The report says Illumina has placed about 1,100 MiSeqs so far – about 200-250 per quarter throughout 2012 -- compared to around 1,600 Ion Torrent PGMs. (The surplus is attributed to the earlier launch of the PGM.) Sales of the MiSeq equaled or exceeded PGM placements each quarter in 2012, says the report. Life Technologies also sold about 230 Ion Proton instruments last year.

Macquarie estimates Ion captured about 53% of desktop revenues (PGM 36%) last year, the MiSeq 47%. Consumable revenues are fairly even on the PGM and MiSeq, with users typically spending about $45-50,000 per instrument. 

Anecdotal feedback on instrument accuracy and ease of use “continues to favor MiSeq,” the report states, but Ion’s competitiveness is due to the platform’s “relatively low acquisition and per-run costs, performance trajectory and run time, ability to be ‘good enough’ for key applications, and Life’s commercial reach.”
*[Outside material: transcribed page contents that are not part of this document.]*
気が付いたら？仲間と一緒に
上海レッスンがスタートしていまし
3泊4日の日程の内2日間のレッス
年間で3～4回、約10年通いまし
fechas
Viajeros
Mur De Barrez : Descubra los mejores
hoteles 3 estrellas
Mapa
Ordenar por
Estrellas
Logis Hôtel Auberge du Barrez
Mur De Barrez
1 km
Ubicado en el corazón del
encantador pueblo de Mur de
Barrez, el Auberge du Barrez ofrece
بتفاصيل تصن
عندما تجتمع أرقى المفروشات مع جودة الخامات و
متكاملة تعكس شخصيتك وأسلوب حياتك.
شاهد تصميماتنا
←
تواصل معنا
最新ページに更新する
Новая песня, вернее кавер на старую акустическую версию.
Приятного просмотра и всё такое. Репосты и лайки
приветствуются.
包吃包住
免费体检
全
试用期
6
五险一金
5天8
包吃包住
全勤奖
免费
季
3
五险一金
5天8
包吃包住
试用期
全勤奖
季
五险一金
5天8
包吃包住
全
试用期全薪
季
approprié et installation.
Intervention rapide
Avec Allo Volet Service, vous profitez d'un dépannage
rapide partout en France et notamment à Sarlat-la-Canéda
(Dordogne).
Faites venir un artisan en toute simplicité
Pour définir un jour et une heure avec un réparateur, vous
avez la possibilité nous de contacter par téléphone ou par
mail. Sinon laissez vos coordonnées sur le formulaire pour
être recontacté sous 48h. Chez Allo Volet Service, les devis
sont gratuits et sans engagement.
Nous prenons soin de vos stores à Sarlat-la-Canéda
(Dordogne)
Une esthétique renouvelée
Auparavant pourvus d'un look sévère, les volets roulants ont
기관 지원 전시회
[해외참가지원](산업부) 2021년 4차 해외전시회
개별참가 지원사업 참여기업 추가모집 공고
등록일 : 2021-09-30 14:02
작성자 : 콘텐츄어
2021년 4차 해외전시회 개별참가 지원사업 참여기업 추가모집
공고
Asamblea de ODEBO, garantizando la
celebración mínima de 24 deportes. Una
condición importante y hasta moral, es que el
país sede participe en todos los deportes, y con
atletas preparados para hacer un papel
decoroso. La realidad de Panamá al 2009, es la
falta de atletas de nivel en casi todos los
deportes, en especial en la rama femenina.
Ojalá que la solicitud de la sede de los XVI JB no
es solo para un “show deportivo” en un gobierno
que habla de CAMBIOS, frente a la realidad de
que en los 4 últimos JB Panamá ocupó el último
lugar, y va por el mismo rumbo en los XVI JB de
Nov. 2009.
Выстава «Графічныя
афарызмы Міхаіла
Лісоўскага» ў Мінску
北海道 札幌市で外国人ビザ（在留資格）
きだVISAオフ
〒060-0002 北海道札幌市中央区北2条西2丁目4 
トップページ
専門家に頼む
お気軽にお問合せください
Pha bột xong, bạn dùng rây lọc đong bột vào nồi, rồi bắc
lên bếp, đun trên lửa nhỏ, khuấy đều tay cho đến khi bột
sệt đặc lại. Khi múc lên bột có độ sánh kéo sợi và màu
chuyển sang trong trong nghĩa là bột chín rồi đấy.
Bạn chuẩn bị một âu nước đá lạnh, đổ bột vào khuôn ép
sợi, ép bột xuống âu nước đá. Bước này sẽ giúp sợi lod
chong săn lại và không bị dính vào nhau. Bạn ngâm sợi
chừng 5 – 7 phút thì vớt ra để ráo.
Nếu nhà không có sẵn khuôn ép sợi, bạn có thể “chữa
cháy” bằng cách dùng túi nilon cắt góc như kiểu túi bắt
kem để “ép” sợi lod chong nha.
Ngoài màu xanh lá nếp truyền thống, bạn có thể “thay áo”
The report notes Illumina’s recent decisions to boost its sales force by 25% and offer a 15% MiSeq discount (through the end of March 2013). “These moves are in-line with what we determined were [Illumina’s] three primary options, should it want to catch up to Ion: 1) Cut the price of its box; 2) Expand its sales efforts; 3) Do nothing and hope that Ion Torrent’s technology falters while MiSeq keeps improving.”

The booming desktop market appears to have sufficient headroom for both companies. “We estimate that the personal sequencing market is already annualizing at close to $400M, making our $600M base case estimate appear increasingly conservative,” the report states.

Two Sides 

“While both platforms have their issues, consensus remains that MiSeq is more accurate than Ion,” the report goes on. The MiSeq’s major problem is with substitution errors, “but these are perceived to be more manageable than insertion/deletion errors… where Ion Torrent, despite its progress, continues to get lower marks.”

On the ease-of-use front, “Ion’s emulsion PCR sample prep process continues to be a stumbling block to more widespread adoption,” the report says, whereas Illumina’s “hands-off amplification solution gets high marks.” But sample prep “remains an issue for both platforms” with workflow improvements promised for both.

That said, the Macquarie report says there are still some “key reasons why Ion still wins”:

“Selling to dispersed, small labs is proving to be quite different than selling to concentrated genome centers, large academic core labs, or commercial service providers. Being able to reach each smaller lab and provide what these customers really care about is the key to winning in the market… Smaller lab operators each want a product with a different feature set and capabilities than the other. We think that not only being able to provide these customers with a flexible product that helps them to get their jobs done but also being able to service them is key.”

The Macquarie analysts make some telling points in noting the priorities of clinical sequencing users: “First, it is the cost per sample (and not the cost per base) that actually matters. Second, simplified workflows are very important… (the need to reduce the "pain" associated with performing the test).”

And third: “Patients rarely come to physicians’ offices in batches of 384.”

One other interesting side note from the Macquarie report: a German gene diagnostics law says investigations should be limited to the set of genes that address a specific medical question. “So whole genome sequencing [is] not likely [in Germany] for some time.”

Finally, although Ion Torrent currently leads in terms of units sold, other sources report a different trend when it comes to usage. A recent NGS survey of more than 700 scientists by Danish software company CLCbio reported Illumina’s HiSeq as the most popular platform, followed by Roche/454 and Life Technologies.